I’m seven years old, maybe eight. I’m in the kitchen with my mother. She’s cooking; I’m studying a box of teabags on the kitchen dresser.  The teabags are made by Ceylon Tea and the picture on the box is strange and beautiful: pretty young women in brightly-coloured saris, blue, red, and pink, smiling among bright green tea-bushes. The sun is shining. It’s magical, a magical land that really exists, and I’m going to go there one day (that last bit I say out loud). Mum laughs. She says I’m dreaming as if I’m asleep in bed. I don’t blame her. Looking back I can see how ridiculous it must have sounded, a small girl in a tiny kitchen in a council house on a sink estate thinking she would travel to a somewhere on the other side of the world – based on nothing apart from some nice packaging.

Well, Mum, I did eventually go to the country where the tea was grown, the country formally known as Ceylon, now Sri Lanka, and visited the tea plantations at Nuwara Eliya. During the in-between years Sri Lanka had become synonymous for something other than tea: civil war~, terrorism and the Tamil Tigers.

The Seven Moons of Maali Almeida is set in Sri Lanka in 1990, during the civil war. Maali Almeida, “photographer, gambler, slut,” wakes up, hung-over, in a waiting room. He’s in a queue. Oh, and he’s dead.

Maali decides to make contact with the two people he loves most, his best friend, Jaki, and his boyfriend, DD, and lead them to his secret cache of war photographs, “photos that will bring down governments, photos that could stop wars”. He also wants to find out / remember who killed him. And he has only seven moons (“seven nights. Seven sunsets. A week…The moon is always up there even if you can’t see it.”) in which to enter “The Light” or he’ll be stuck in the In-Between, at the mercy of the soul-eating Mahakali demon. The clock is ticking…

The Seven Moons of Maali Almeida is part murder mystery, part delve into Sri Lanka’s troubled history, part re-imagining of the afterlife and the possibility of rebirth. It’s grisly. It’s surreal. It’s thought-provoking. It’s also (unexpectedly) very funny – if you like your humour dark, that is.

Perhaps the ultimate gallows humour (there are lots to choose from) is when Maali-deceased has a chat with three dead tourists, victims of the bombing of Air Lanka Flight 512, who drop into a posthumous exhibition of Maali’s photographs. They home in on the photo he took of the plane wreckage before they cleared the bodies. (“Eh, look Freida. It is you.”)

Maali – alive – is flawed. He’s addicted to gambling, sex and photographing atrocities and isn’t fussy about who he works for. He cheats on his boyfriend, DD, with any pretty or not-so-pretty boy who presents himself. Still, I was rooting for him every step of the way even though he was, er, already dead.
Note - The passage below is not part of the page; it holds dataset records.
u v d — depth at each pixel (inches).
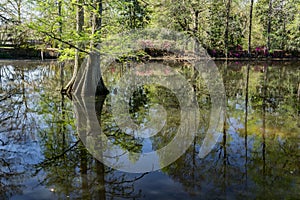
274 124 196.9
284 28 931.3
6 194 107.2
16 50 797.9
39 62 719.1
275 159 139.4
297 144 158.2
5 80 437.7
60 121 209.6
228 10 836.0
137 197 105.5
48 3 262.1
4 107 255.1
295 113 227.0
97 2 271.1
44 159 140.9
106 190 111.0
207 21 847.7
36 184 115.2
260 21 969.5
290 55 922.1
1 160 138.6
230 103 266.5
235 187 112.6
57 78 450.3
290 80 422.9
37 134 179.9
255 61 797.9
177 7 654.5
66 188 112.1
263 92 325.4
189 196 106.2
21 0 258.2
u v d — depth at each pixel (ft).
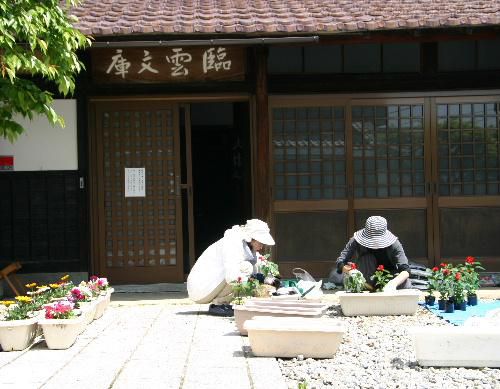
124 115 31.71
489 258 32.17
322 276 31.86
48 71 21.48
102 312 25.21
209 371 17.01
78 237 30.63
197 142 45.29
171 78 30.91
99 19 29.14
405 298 24.02
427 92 31.96
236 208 44.34
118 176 31.76
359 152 32.01
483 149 32.22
Possibly it was because dead-Maali is much nicer, more honourable. He gambles his entry into The Light to save Jaki by making a bargain with the Mahakali. “Do not be afraid of demons; it is the living we should fear. Human horrors trump anything the afterlife can conjure.” But (as gamblers know) there’s always a chance of winning even when the odds are stacked against you.

The Seven Moons of Maali Almeida won the 2022 Booker Prize. It’s easy to see why. Disturbing, thrilling, wonderful…I could run out of adjectives and still not describe this book.

Rating: **** One of the best books I’ve read this year

   ~ Civil war began in Sri Lanka in 1983 and lasted for 25 years, ending in May 2009 when the Sri Lankan military defeated the Tamil Tigers. I visited in March 2018. A state of emergency was declared in Kandy literally minutes before my place touched down in Colombo. Our tour guide (understandably) down-played it; BBC World News was largely silent. The few of us who were not-tour-sheep and wanted to find out what was going on tuned into Al Jaeera. It turned out Muslim shops had been burnt out by Sinhalese Buddhists after a Sinhalese lorry driver was killed by a group of Muslim men following a road rage incident.  The Sri Lankan Government (understandably, given Sri Lanka’s history) came down hard. Oh, people, why can’t we just love one another?